Azalea 16: Journal of Korean Literature and Culture
- About the Book
In this issue of Azalea, special section “The Long Korean War in Recent Korean Literature,” sheds light on the powerful and ominous forces that shape South Korean society. While the Korean War may appear as a distant historical event to younger generations, seventy years after the armistice, its impact persists in the lives of South Koreans in ever-changing and menacing forms. The legacy of the war lies at the root of enduring ideological confrontations, provides the rationale for past dictatorships, and fuels present-day social tensions. Korean literature serves as a potent platform for preserving the memory of these historical legacies that continue to reverberate in thepresent.

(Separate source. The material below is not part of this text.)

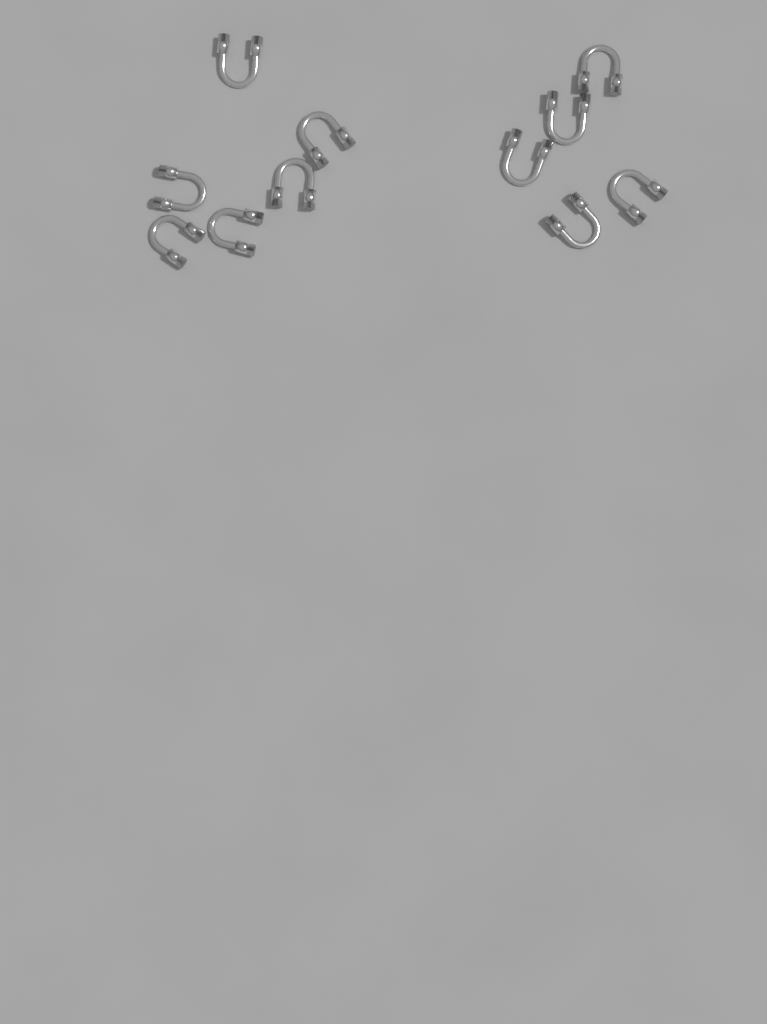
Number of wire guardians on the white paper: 11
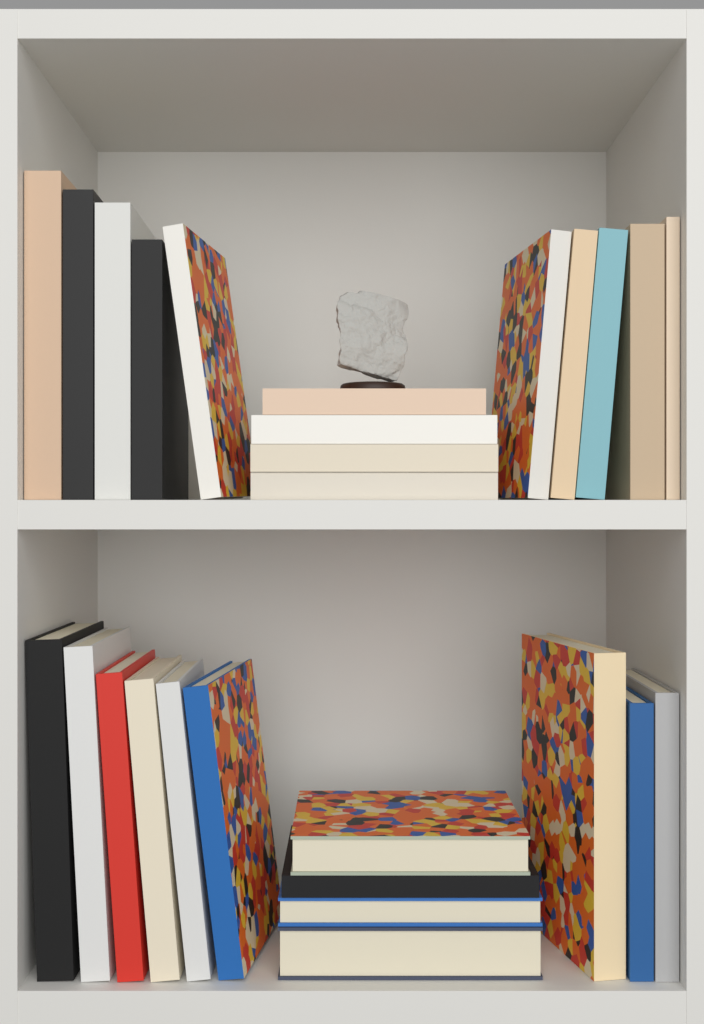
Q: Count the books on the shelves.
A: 27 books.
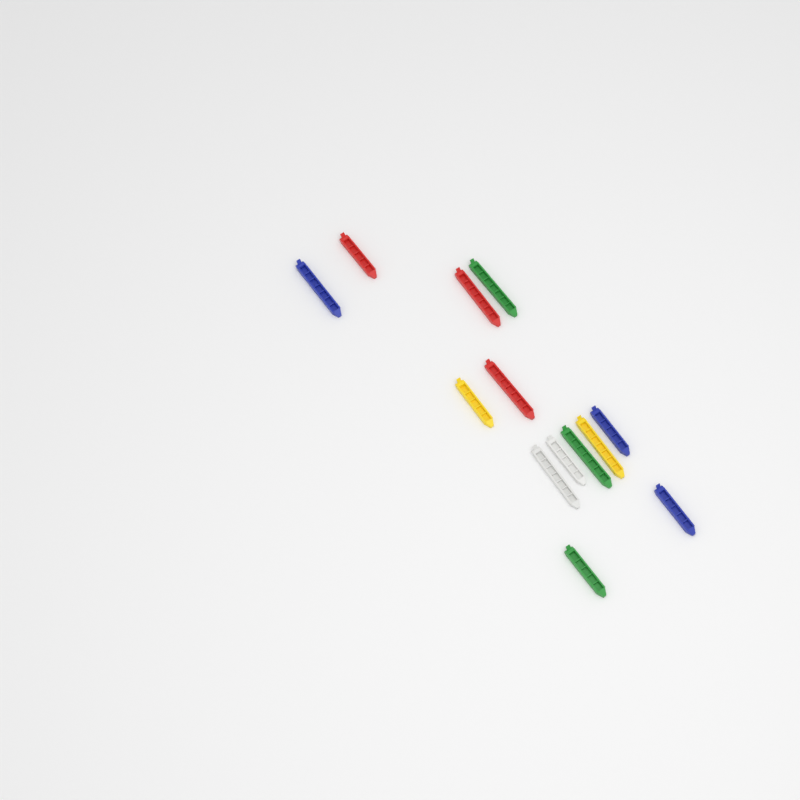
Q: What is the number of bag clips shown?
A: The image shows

Renowned artist Kang Yo-bae, whose paintings grace the pages of this issue, has been widely acknowledged for his groundbreaking work in bringing attention to the Jeju Island massacre through his art. Through his depictions of the tragic events of 1948, readers will witness the power of Korean culture to breathe life into historical experiences, ensuring that the victims of erasure are remembered and that voices will be heard once more.
The issue also features Ch’oeInhun’s “Kŭmosinhwa (New Tales of the Golden Turtle),” translated by Boston University Korean literature professor Dennis Wuerthner and his students, providing an excellent example of bridging the language divide and fostering cross-cultural understanding.